We are working internally on a "wxc" based wrapper for wxWidgets. "wxc" is a C wrapper/interface which was created for "wxHaskell" and is also used by D-Lang and Rust.
It can open a Window, place some simple widgets, create dialogs, the menu and set up handlers for their actions. It also can close everything again without killing kittens.
But it is far from completion and only tested of OS X (though windows and linux should work already).
Currently it's more an experiment to see if it works and what we want to do to "wrap" the functionality in Nim. Actually I am happy that we got it to work so far :)
I am not yet sure how I want to continue and if and in which state I want to make it public. We are currently very busy with other stuff and Nim has much lower priority till we finish that.
@Araq said that he made an (also wxc based) wrapper in the past (with c2nim I guess) and @def- was thinking about doing something with the new c++ facilities of Nim. Later one would be really cool but I think thats all a lot of work.
I've currently developing this wrapper for Qt QML
https://github.com/filcuc/DOtherSide
documentation is here:
http://filcuc.github.io/DOtherSide/
you can install it through nimble by typing nimble install nimqml
@filcuc I'm intrigued, will keep an eye on that. @OderWat thanks for the info, curious to see your examples in the future @GravityWell I see it on the /lib.html page, but I've never heard of it or seen any examples so I sort of bypassed it for the moment, may check it out eventually since it's already ported though. @Stefan, I'm on windows and never really had much success with GTK outside of nim
Thanks for the responses.
Of course, GTK3 is generally cross-platform, but not with native look and much support on Windows and Mac.

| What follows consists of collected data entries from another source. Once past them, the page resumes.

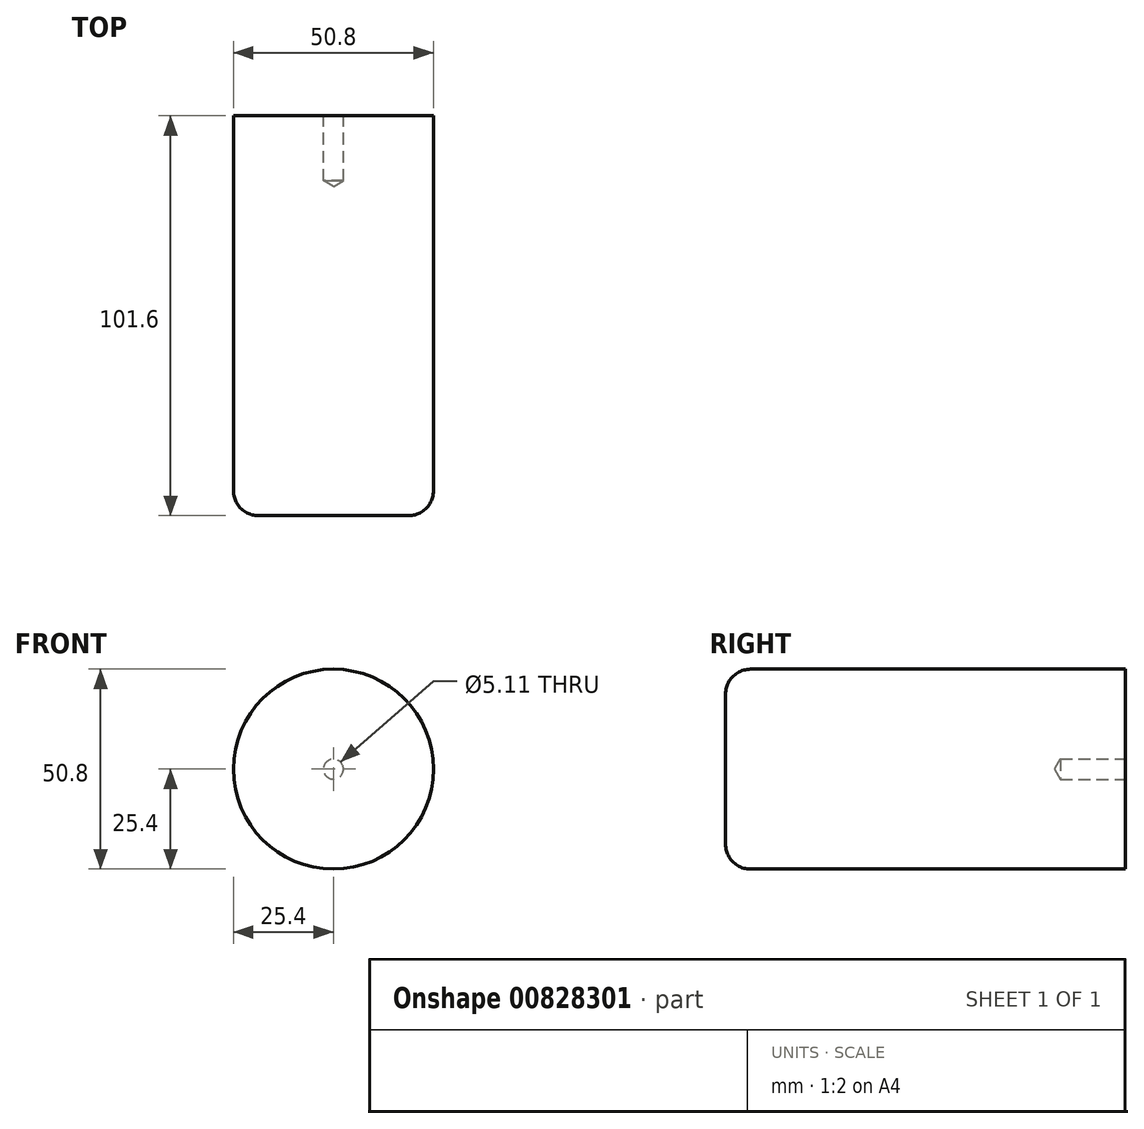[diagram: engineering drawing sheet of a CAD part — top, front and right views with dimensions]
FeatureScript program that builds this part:
annotation { "Feature Type Name" : "Feature", "Feature Type Description" : "" }
export const myFeature = defineFeature(function(context is Context, id is Id, definition is map)
    precondition{}
    {
        {
            var Q0;
            Q0=qCreatedBy(makeId("Front.planeOp"),FACE);
            var sketch = newSketch(context, id + "F0", { "sketchPlane" : qUnion([Q0])});
            skCircle(sketch, "E0", {"center": v(0, 0) * mm, "radius": 25.4 * mm});
            skSolve(sketch);
        }
        {
            var Q0;
            Q0=makeQuery(id+"F0.imprint","IMPRINT",FACE,{"disambiguationData":[TD([[makeQuery(id+"F0.imprint","IMPRINT",EDGE,{"derivedFrom":sQuery(id+"F0.wireOp",EDGE,"E0")}),1.0]])]});
            extrude(context, id + "F1", {"entities" : qUnion([Q0]), "depth" : 101.6 * mm, "offsetDistance" : 25.4 * mm});
        }
        {
            var Q0;
            Q0=makeQuery(id+"F1.opExtrude","CAP_EDGE",EDGE,{"disambiguationData":[OSD([sQuery(id+"F0.wireOp",EDGE,"E0")])],"isStart":false});
            fillet(context, id + "F2", {"entities" : qUnion([Q0]), "radius" : 6.35 * mm, "tangentPropagation" : true, "allowEdgeOverflow" : false});
        }
        {
            var Q0;
            Q0=makeQuery(id+"F1.opExtrude","CAP_FACE",FACE,{"disambiguationData":[OSD([sQuery(id+"F0.wireOp",EDGE,"E0")])],"isStart":true});
            var sketch = newSketch(context, id + "F3", { "sketchPlane" : qUnion([Q0])});
            skCircle(sketch, "E1", {"center": v(0, 0) * mm, "radius": 6.85 * mm});
            skSolve(sketch);
        }
        {
            var Q0;
            Q0=sQuery(id+"F3.wireOp",VERTEX,"E1.center");
            var Q1;
            Q1=makeQuery(id+"F1.opExtrude","SWEPT_BODY",BODY,{"disambiguationData":[OSD([sQuery(id+"F0.wireOp",EDGE,"E0")])]});
            hole(context, id + "F4", {"style" : HoleStyle.SIMPLE, "endStyle" : HoleEndStyle.BLIND, "standardTappedOrClearance" : lookupTablePath({ "standard" : "ANSI", "engagement" : "75%", "pitch" : "20 tpi", "size" : "1/4", "type" : "Tapped" }), "standardBlindInLast" : lookupTablePath({ "standard" : "ANSI", "engagement" : "75%", "pitch" : "20 tpi", "size" : "1/4", "type" : "Tapped" }), "holeDiameter" : 5.1 * mm, "majorDiameter" : 6.35 * mm, "showTappedDepth" : true, "holeDepth" : 16.51 * mm, "isTappedThrough" : true, "tappedDepth" : 12.7 * mm, "tapClearance" : 3, "locations" : qUnion([Q0]), "scope" : qUnion([Q1])});
        }
    });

That's actually not much of an issue for Aporia where we use the dialogs module to get the native Windows file selector dialogs.
@G4MR As you are on Windows you may try to get "wxHaskell" compiling and generate a v3 wxWidgets wxc version for that.
If you have a wxc.dll I can send you (privately) some code to test or add you to our private repository on GitHub. I will eventually support Windows, as this is our Target and wxWidgets is "a must" because of the native look & feel (which is a problem for our clients with GTKx).
@OderWat do wxWidgets provide a more native look & feel than GTK? I hope that you will release the wrapper as open source code at some point so that everyone can benefit btw
@G4MR I would say that gtk2 is your best bet currently. It's the only well tested GUI toolkit in Nim after all.
@dom96 wxWidgets is about as close to native as you can get.
It actually is implemented with using the native GUI API on OS X and Windows and uses GTK on Linux (which could be called native too). I guess one could say wxWidgets is an abstraction layer. Not every functionality is available everywhere though. Like Windows Taskbar Icons for example. But it does a fairly well job in providing system related alternatives or have stuff optional and you decide if you want to use it.
We are going to release the code to the public eventually. Probably with the most open license: MIT if possible, I have to check with wxWidgets and wxHaskell. But I want it at least to work on all three platforms and have more than just some toy examples and memory leaks all over the place :)
@avsej We are still working on that but actually currently more on the application logic and other modules (ORM) itself than on the wxWidgets module. Most stuff is still proof of concept though.
We decided to just implement whats needed for that specific application though. That will leave out a lot of stuff which kinda cries to open-source it later so others can fill in the gaps they need for their own stuff. We have it compiling on Windows / Linux and OS X and some pretty (too) simple examples.
But right now I plan on prototyping the application GUI with wxGlade (targeting Python) and I was thinking about letting wxGlade create Nim Code targeting our module. Which would be great if it works as I hope it will.
But I can't tell you when we will publish anything and I would not bet on it happening this year. It is still a side project of us right now. Our main clients just eat up so much resources and it is really hard to get new people for that too :(.
How about Nim -> JavaScript and run on Electron?
Electron right now is best Framework ever , works on all Destkop OS , supports all HTML5 features , Cross Platform Windows Transulancy , notifications , desktray , Audio , Videio , WebGL , whatelse?
Just an example to integrate Nim-to-javascript and everything will be perfect. Write CPU extensive backend stuff in Nim-native and , for UI use Nim-Javascript.